(Beginning of Extracted entries)

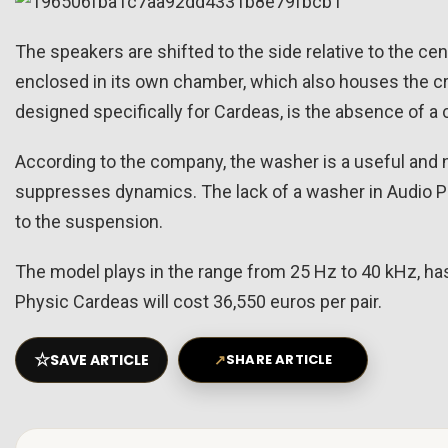
The speakers are shifted to the side relative to the cen
enclosed in its own chamber, which also houses the cr
designed specifically for Cardeas, is the absence of a
According to the company, the washer is a useful and n
suppresses dynamics. The lack of a washer in Audio 
to the suspension.
The model plays in the range from 25 Hz to 40 kHz, has
Physic Cardeas will cost 36,550 euros per pair.
☆
SAVE ARTICLE
↗
SHARE ARTICLE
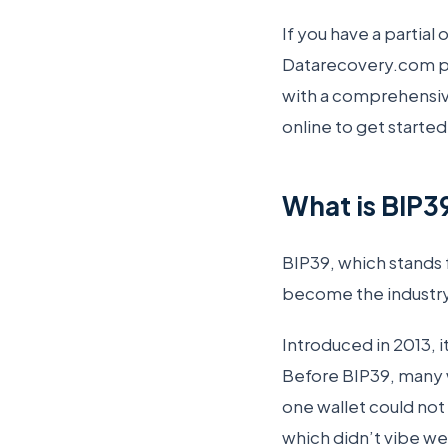
If you have a partial
Datarecovery.com pro
with a comprehensiv
online to get started
What is BIP3
BIP39, which stands 
become the industry
Introduced in 2013, i
Before BIP39, many 
one wallet could not
which didn’t vibe wel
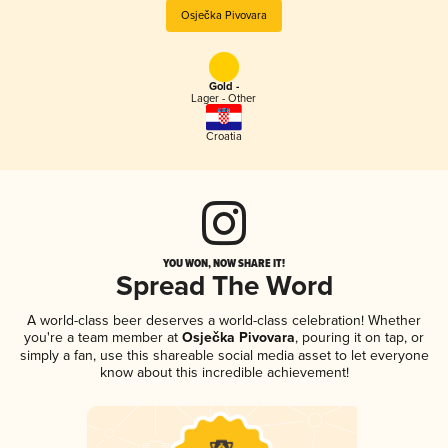
Osječka Pivovara
Gold -
Lager - Other
Croatia
YOU WON, NOW SHARE IT!
Spread The Word
A world-class beer deserves a world-class celebration! Whether
you're a team member at
Osječka Pivovara
, pouring it on tap, or
simply a fan, use this shareable social media asset to let everyone
know about this incredible achievement!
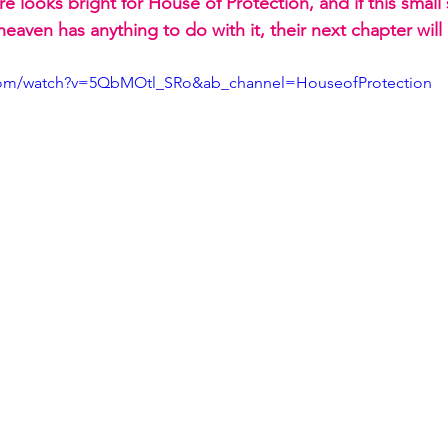
e looks bright for House of Protection, and if this small s
aven has anything to do with it, their next chapter will
.com/watch?v=5QbMOtl_SRo&ab_channel=HouseofProtection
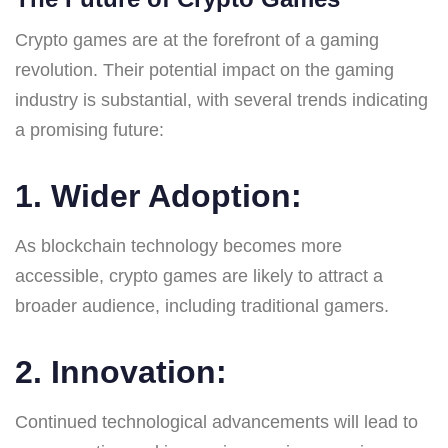
Crypto games are at the forefront of a gaming
revolution. Their potential impact on the gaming
industry is substantial, with several trends indicating
a promising future:
1.
Wider Adoption
:
As blockchain technology becomes more
accessible, crypto games are likely to attract a
broader audience, including traditional gamers.
2.
Innovation
:
Continued technological advancements will lead to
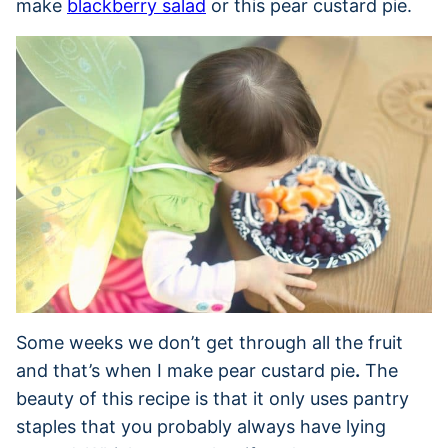
make
blackberry salad
or this pear custard pie.
Some weeks we don’t get through all the fruit
and that’s when I make pear custard pie
.
The
beauty of this recipe is that it only uses pantry
staples that you probably always have lying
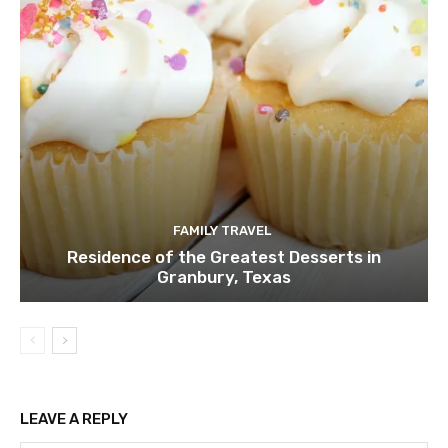
FAMILY TRAVEL
Residence of the Greatest Desserts in
Granbury, Texas
LEAVE A REPLY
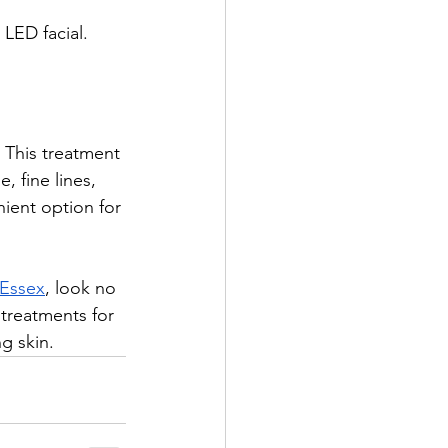
 LED facial.
. This treatment 
, fine lines, 
ient option for 
n Essex
, look no 
 treatments for 
g skin.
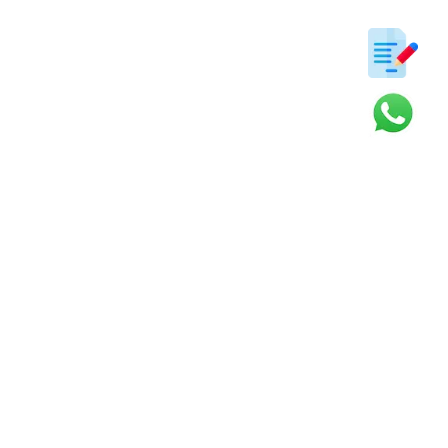
ter
s and updates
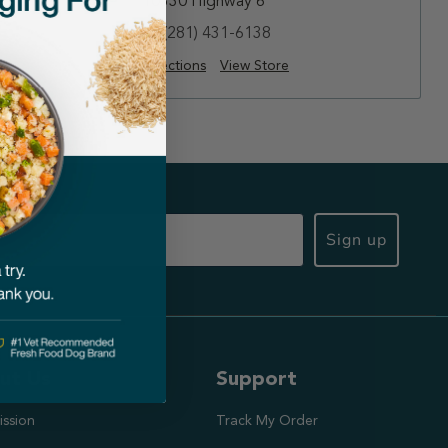
10330 Highway 6
(281) 431-6138
Directions
View Store
Sign up
ut Us
Support
ission
Track My Order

(End of Extracted entries)

* Exercise details *
Find all the lines containing "which" in the material, then copy them.

* Exercise answer *
enclosed in its own chamber, which also houses the cr
BIP39, which stands 
which didn’t vibe wel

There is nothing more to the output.